Performing Inference and Viewing the Result
After completing the preceding operations, you can learn how to perform inference.
Log in to the GPU environment, and create the model
directory to store the resnet50_imagenet.mindir
file, for example, /home/mindspore_sample/gpu_resnet50_inference_sample/model
.
Set the environment variable base on the actual situation, where the TensorRT
is an optional configuration item. It is recommended to add TensorRT
path to LD_LIBRARY_PATH
to improve mode inference performance.
export LD_PRELOAD=/home/miniconda3/lib/libpython37m.so
export LD_LIBRARY_PATH=/usr/local/TensorRT-7.2.2.3/lib/:$LD_LIBRARY_PATH
Then, perform inference for 1000 times after 10 times warmup.
cd out/
./main ../model/resnet50_imagenet.mindir 1000 10
In this example, we print the inference delay for per step and average step.
Start to load model..
Load model successuflly
Start to warmup..
Warmup finished
Start to infer..
step 0 cost 1.54004ms
step 1 cost 1.5271ms
... ...
step 998 cost 1.30688ms
step 999 cost 1.30493ms
infer finished.
=================Average inference time: 1.35195 ms
Notices
During the training process, some networks set operator precision to FP16 artificially. For example, the Bert mode set the
Dense
andLayerNorm
to FP16:
class BertOutput(nn.Cell):
def __init__(self,
in_channels,
out_channels,
initializer_range=0.02,
dropout_prob=0.1,
compute_type=mstype.float32):
super(BertOutput, self).__init__()
# Set the nn.Dense to fp16.
self.dense = nn.Dense(in_channels, out_channels,
weight_init=TruncatedNormal(initializer_range)).to_float(compute_type)

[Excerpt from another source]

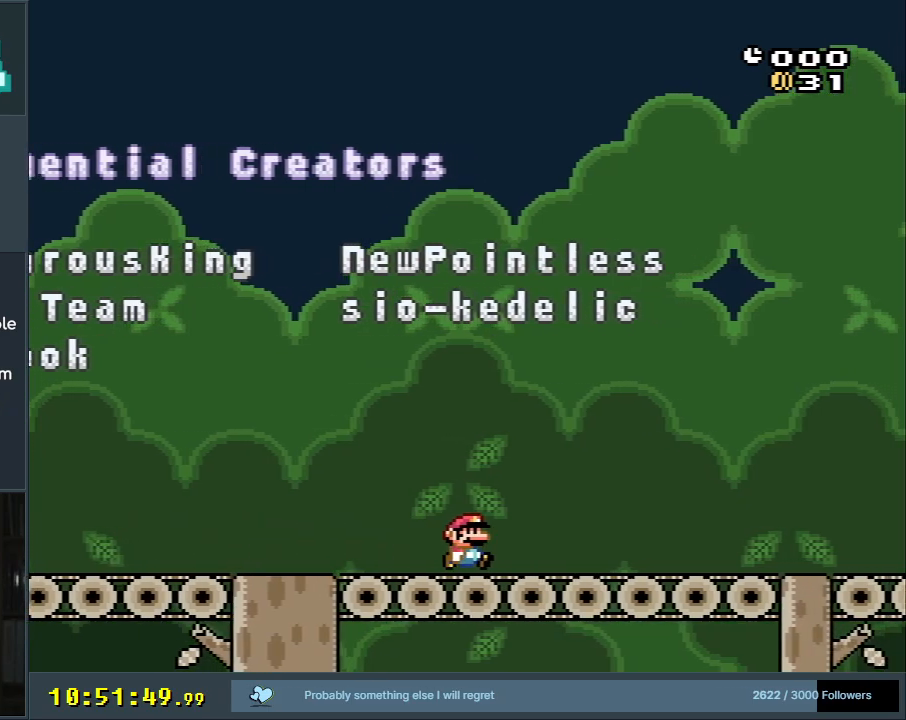
{"buttons": ["A", "X"], "events": [[267, "A", "down"], [300, "DPAD_RIGHT", "up"]]}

self.dropout = nn.Dropout(1 - dropout_prob)
self.dropout_prob = dropout_prob
self.add = P.Add()
# Set the nn.LayerNorm to fp16.
self.layernorm = nn.LayerNorm((out_channels,)).to_float(compute_type)
self.cast = P.Cast()
... ...
It is recommended that export the MindIR model with fp32 precision mode before deploying inference. If you want to further improve the inference performance, you can set precision_mode is
to “fp16”.
Some inference scripts may introduce some unique network structures in the training process. For example, the model requires the image label, which are transmitted to the network output directly. It is suggested to delete this part of operators and then export MindIR model to improve inference performance.
Inference Using an ONNX File
Generate a model in ONNX format on the training platform. For details, see Export ONNX Model.
Perform inference on a GPU by referring to the runtime or SDK document. For example, use TensorRT to perform inference on the NVIDIA GPU. For details, see TensorRT backend for ONNX.